I agree with some of your conclusions, but disagree with many of your arguments.
- I acknowledge that the extra complexity of a "smart" recovery can sometimes be justified. However it should not be automatic, nor a default
To me, that really means that a system administrator cannot abdicate their responsibility - they have to be involved in the decision at some point. In the RAID6 case, it makes sense to me to have the scrub report the errors, and then root can decided to take the array off-line at an appropriate time for repair. Depending on the system, this might be a minor umount+mdadm command, or a reboot-to-single-user-and-md_mod.start_ro=1 event with major downtime. But at least no applications will be holding the data in memory (or fiddling with the buffer cache via mmap) while the repair happens.
- If the machine crashes or loses power while data is being written to the array it is not possible to know
Yes, no form of RAID is an adequate replacement for a UPS and a well configured nut. And with UPS prices below $100 for 600VA, it is cheaper to have a UPS than to have RAID. It would be nice if the kernel RAID implementation could recognise this situation, much like ext3 recognises it, and reports it to the system administrator: Warning: raid array md1 was crashed - automatic repair might make things either better or worse.
- RAID6 with inconsistent P and Q ... there is a small possibility that the identified block isn't wrong ... The probability of this is rather small, but it is non-zero. This suggests that in the "unclean array" case, there is no reason to expect that the smart approach will do any better than the simple approach.
Statistically, the smart approach will do better with inconsistent P+Q. As you said, the chance of aligned-double-error is rather small. For a six-disk RAID6, the smart approach should get this wrong significantly less than half the time. The simple approach should get this wrong about two-thirds of the time. Some people might think that getting it wrong more often than getting it right is worse than useless.
- The probability that the data changed while it was on disk should be incredibly small as modern storage devices have sophisticated checks which allow such corruptions to be easily detected.
Disks generally have an expected Uncorrected Bit-Error-Rate. With large disks these days, the BER times the size of the disk gives values greater than 1. This does not mean that an uncorrected error will occur (the probability has a few more exponentiations than I just used), but it does mean that an uncorrected error is more likely than unlikely, once the disk has been fully read and written one or more times.
- The probability that the data changed while it was on disk should be incredibly small as modern storage devices have sophisticated checks which allow such corruptions to be easily detected.
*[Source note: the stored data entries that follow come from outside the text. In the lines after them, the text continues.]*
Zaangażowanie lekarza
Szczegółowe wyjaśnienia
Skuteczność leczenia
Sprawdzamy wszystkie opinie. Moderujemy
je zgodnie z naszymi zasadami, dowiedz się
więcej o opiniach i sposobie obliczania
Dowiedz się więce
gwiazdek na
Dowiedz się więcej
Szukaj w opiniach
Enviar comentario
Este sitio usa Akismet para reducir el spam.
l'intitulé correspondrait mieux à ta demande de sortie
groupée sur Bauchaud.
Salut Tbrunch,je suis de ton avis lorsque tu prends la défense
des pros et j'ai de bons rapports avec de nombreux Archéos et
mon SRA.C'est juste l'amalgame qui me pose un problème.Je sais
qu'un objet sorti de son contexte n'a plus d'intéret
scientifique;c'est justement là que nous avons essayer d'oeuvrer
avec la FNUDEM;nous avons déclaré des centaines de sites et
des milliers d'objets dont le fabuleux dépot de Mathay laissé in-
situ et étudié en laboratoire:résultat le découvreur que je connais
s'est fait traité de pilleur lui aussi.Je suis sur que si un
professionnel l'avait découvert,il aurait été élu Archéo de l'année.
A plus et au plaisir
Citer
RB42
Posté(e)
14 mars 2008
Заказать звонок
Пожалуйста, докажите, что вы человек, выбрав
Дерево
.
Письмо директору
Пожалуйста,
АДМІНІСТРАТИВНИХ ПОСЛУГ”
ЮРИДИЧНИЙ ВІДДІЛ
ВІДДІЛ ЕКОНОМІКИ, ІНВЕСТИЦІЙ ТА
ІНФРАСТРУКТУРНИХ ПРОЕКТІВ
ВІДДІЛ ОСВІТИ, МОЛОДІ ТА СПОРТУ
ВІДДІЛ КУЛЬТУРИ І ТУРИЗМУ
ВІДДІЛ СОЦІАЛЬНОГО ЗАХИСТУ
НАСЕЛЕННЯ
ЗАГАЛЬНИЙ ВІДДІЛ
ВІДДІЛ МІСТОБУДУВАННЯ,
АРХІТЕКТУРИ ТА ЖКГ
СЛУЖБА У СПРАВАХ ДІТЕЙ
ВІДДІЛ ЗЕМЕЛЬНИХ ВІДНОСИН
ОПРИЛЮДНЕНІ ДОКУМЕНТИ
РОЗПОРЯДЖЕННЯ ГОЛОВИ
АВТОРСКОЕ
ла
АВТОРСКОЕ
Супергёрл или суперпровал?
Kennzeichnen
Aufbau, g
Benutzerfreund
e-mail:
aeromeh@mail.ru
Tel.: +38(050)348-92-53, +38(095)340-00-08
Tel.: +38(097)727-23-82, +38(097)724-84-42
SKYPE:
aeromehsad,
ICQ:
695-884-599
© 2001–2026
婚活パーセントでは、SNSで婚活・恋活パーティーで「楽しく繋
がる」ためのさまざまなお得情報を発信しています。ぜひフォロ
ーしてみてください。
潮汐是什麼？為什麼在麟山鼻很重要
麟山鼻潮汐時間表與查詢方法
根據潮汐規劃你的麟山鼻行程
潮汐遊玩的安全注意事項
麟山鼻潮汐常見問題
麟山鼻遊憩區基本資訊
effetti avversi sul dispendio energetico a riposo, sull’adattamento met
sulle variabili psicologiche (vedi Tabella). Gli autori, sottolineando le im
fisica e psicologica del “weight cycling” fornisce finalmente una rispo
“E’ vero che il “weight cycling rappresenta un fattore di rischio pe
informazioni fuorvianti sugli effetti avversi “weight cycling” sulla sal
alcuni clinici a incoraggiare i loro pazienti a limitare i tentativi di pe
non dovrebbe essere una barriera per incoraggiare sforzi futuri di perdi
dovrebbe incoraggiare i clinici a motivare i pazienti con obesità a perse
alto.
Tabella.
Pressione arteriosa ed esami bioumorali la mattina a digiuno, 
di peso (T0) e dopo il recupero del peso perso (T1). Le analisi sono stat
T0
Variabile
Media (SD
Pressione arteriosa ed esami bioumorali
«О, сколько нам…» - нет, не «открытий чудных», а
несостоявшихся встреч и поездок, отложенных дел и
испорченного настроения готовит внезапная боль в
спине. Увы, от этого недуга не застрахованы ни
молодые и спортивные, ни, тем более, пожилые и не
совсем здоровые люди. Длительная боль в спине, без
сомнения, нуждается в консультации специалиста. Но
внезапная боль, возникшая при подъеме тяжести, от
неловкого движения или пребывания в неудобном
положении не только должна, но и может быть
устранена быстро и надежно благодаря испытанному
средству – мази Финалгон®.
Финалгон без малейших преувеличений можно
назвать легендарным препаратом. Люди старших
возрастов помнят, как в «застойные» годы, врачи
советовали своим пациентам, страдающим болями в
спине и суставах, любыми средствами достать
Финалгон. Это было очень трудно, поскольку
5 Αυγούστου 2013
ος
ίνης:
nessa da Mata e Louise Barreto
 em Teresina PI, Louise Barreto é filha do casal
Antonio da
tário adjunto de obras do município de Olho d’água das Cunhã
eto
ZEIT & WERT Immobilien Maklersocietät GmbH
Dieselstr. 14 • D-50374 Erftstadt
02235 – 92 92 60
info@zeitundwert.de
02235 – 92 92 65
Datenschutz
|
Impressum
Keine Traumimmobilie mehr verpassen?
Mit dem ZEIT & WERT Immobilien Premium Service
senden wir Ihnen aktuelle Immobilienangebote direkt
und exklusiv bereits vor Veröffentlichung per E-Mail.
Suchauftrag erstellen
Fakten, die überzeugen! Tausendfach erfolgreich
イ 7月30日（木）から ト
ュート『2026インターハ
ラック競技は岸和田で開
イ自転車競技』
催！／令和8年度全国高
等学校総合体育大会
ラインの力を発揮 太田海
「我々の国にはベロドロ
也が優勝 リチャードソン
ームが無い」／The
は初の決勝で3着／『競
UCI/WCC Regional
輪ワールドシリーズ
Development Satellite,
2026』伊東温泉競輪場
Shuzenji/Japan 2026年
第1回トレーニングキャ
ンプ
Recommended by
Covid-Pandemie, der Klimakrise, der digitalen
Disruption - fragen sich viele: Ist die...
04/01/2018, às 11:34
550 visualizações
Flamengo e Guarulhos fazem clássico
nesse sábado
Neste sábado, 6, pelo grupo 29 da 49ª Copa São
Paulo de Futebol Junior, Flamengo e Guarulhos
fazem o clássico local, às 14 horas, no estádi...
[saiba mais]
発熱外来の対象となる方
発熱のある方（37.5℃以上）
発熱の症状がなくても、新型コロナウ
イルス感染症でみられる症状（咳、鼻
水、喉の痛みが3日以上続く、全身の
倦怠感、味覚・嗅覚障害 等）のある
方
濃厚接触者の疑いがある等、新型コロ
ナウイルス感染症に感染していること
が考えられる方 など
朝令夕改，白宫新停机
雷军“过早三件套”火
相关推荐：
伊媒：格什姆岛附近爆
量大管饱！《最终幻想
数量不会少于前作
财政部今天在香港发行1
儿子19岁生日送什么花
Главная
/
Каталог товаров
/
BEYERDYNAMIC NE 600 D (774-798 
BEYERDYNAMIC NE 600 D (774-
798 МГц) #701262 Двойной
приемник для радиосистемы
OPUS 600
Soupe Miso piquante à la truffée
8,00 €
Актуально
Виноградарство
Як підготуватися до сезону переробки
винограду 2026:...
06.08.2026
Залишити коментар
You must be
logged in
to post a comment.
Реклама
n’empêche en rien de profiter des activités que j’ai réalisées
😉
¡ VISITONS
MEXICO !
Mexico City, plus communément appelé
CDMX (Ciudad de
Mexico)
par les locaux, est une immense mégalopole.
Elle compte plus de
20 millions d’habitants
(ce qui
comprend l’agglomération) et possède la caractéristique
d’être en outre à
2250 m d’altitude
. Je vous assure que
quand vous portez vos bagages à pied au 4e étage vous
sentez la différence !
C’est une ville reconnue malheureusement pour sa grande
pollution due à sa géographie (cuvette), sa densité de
But these checks are already rolled into the BER, and we still have errors. If the numbers reported in http://www.zdnet.com/blog/storage/data-corruption-is-worse-than-you-know/191 are accurate (they claim to be based upon CERN research, but I have not personally followed this up), then having a method to recover from such errors becomes pressing as soon as you get to Terabyte scale storage - which is now the default for most desktops!
- 3/ assume most blocks are correct and try to find a single update that can fix the inconsistency (the smart approach).
Each of these can be 'best' in different circumstances. Without any knowledge of a particular situation it is not possible to choose between them.
I think that root should be given the chance to choose between them. Option 3 is what will be true for most of the people most of the time, assuming that they have a UPS and they are not a bleeding-edge kernel hacker who likes to crash their system for educational purposes.
It would be nice if this could be done with zero downtime, but this might well be impractical. If the check routine is done on a regular basis (I think debian calls it once a week by default), then administrators may get enough warning of creeping single-bit or single-sector corruption (which were found to be equally likely in the CERN stats above) that they can do a recalculate_data during a scheduled maintenance window (for servers) or on their next reboot (for home machines).
It might also be nice to rename the existing repair option to recalculate_parity, since in many cases it will actually hide creeping corruption rather than repair it. But that is an argument for another time and thread.